Janet Cohansedgh

Personal information
- Full name: Janet Cohansedgh
- Born: 1945 Tehran, Iran
- Died: June 1972 (aged 26–27) Tehran, Iran
- Years active: 1961–1972

= Janet Cohansedgh =

Iranian athlete

Janet Cohansedgh (جنت کهن صدق, 1945–1972) was an Iranian athlete who died at the height of her career. She was a national champion and holder of a number of records in the early and mid-1960s.

== Biography ==
Born in 1945, she was the third daughter of the Cohansedgh family. Her first 100-meter race was in 1960 where she came in a respectable third place. As an adult, her first race was in 1960 when she won the 80-meters in a record time of 11 seconds.
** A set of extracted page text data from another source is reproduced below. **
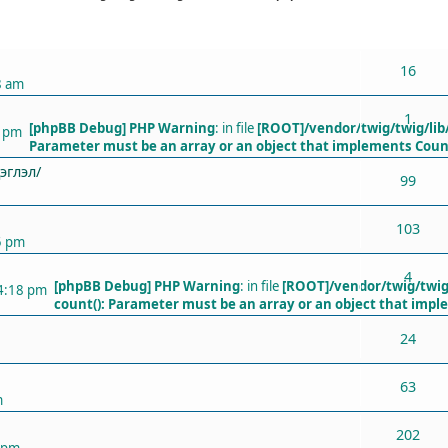
ХАРИУЛТУУД
16
8 am
1
[phpBB Debug] PHP Warning
: in file
[ROOT]/vendor/twig/twig/lib
9 pm
Parameter must be an array or an object that implements Coun
эглэл/
99
103
5 pm
4
[phpBB Debug] PHP Warning
: in file
[ROOT]/vendor/twig/twig
 4:18 pm
count(): Parameter must be an array or an object that imp
24
63
m
202
 pm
A graduate of the Anushiravan High School, she received a degree in physical education from the University of Tehran. Her crowning achievement was at a track and field meet in October 1965. There, Cohansedgh broke the 100 meter and 60-meter hurdle records. The 35,000 people in the stadium began to chant her name and she was named athlete of the year by sports weekly, Keyhan-e-varzeshi. In 1964, along with five other female athletes, Cohansedgh was among the first Iranian women to attend and compete in the Olympics in Tokyo, Japan. In addition to representing Iran in the Olympics, she was also invited to several international competitions including the Asian Games in Israel. In June 1972, she died in a car crash along with the captain of the Iran women's national basketball team, Simin Shafiqi. In her memory, both the University of Tehran and the Iranian Track and Field Federation instituted yearly competitions in her name. During the first one, she was honored in her own discipline by having lane 2 remain open and strewn with flowers, as that was the last place where she competed.